‘Alien Megastructure’ Star Update: Scientists Dismiss Alien Construct Theory, Suggest Undiscovered Comets
Remember that faraway star, the one with the strange dimming effect, that set the internet on fire with speculation that the odd dip in brightness by the star could be the result of extraterrestrial engineers successfully constructing an “alien megastructure” around the star? Well, a new study posits that the strange dimming in star KIC 8462852 is not due to such an alien construct but to something far less exciting — a conglomeration of occluding interstellar space junk.
International Business Times reported last week that KIC 8462852, which has been the center of much scrutiny and speculation since it was discovered that the star was undergoing an unexplainable sustained dimming, has been the target of yet another study attempting to explain the dimming phenomenon. Eliminating other offered explanations of the loss in brightness (including cometary swarms and an artificial energy collection array known as a Dyson sphere, which has been referred to as an “alien megastructure”), scientists Valeri Makarov from the U.S. Naval Observatory in Washington, D.C., and Alexey Goldin from Teza Technologies in Chicago have developed the idea that the dimming effect of KIC 8462852 is the result of an occluding cloud of space junk between the star and the observer (i.e., us humans) of “interstellar comets.” In short, Makarov and Goldin have taken the swarm of comets idea and moved it from inside the planetary system to outside the system.
The two scientists also posit that there is another as yet undetected star, one in the same line of sight as KIC 8462852 (also known as Tabby’s Star), that the comet swarm is occluding and dimming. They hypothesize that if such a star is dimming behind Tabby’s Star, then it can only mean that the cause of the dimming effect exists outside the planetary system in interstellar space.
There seems to another problem with the study’s hypothesis — besides there being no evidence that a star behind KIC 8462852 exists. Interstellar comets have yet to be discovered.

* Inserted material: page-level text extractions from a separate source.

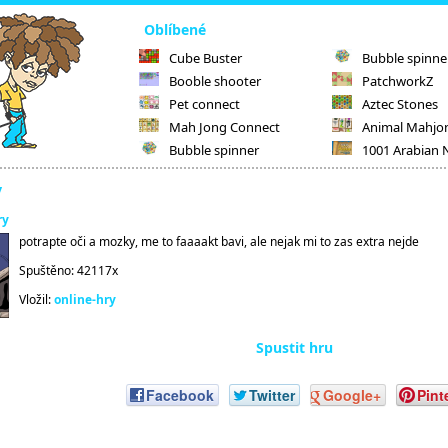
Oblíbené
Cube Buster
Bubble spinne
Booble shooter
PatchworkZ
Pet connect
Aztec Stones
Mah Jong Connect
Animal Mahjo
Bubble spinner
1001 Arabian 
y
ry
potrapte oči a mozky, me to faaaakt bavi, ale nejak mi to zas extra nejde
Spuštěno: 42117x
Vložil:
online-hry
Spustit hru
Facebook
Twitter
Google+
Pint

Makarov told New Scientist, “Maybe interstellar space is full of free-floating comets. But try to find them! They are dark and cold, and travelling from nowhere to nowhere, basically, forever.”
Interstellar space is a vast emptiness that could very well hold Makarov’s missing comets. It is known that rogue planets drift through interstellar space, so the idea of a “comet swarm” existing somewhere — or, for Makarov and Goldin’s hypothesis, outside the planetary system of Tabby’s Star — is not altogether outlandish.
The paper also has a glaring omission, according to the International Business Times. It does not address the 20 percent dip that scientists have detected in KIC 8462852’s brightness over the last century.
In short, proponents of the alien megastructure argument have lost no ground with regard to the latest theory. As yet, the paper by Makarov and Goldin has not been peer reviewed.
“If this is right, then that conclusion is dead on,” Jason Wright of Pennsylvania State University said of the study. Wright originally postulated the alien megastructure theory to explain Tabby’s Star’s dimming. He also noted that if a second star can be detected and is found to undergo the same dimming process, the Makarov and Goldin position will be further strengthened. Wright pointed out, however, that a cometary swarm close enough to occlude a star would not technically be an interstellar one.
Wright told New Scientist that he, too, had come to believe that only an interstellar cloud occluding Tabby’s Star could account for its century-long dimming. Still, finding such a cloud was going to prove difficult.
Makarov thinks that proof of the new theory might have to wait a decade or so until the second star moves far enough away from KIC 8462852 to be detected. Until then, those holding out for an alien presence in the faraway system can still hope that a dimming star is proof that not only is there alien life in the cosmos but that it is intelligent and technologically advanced.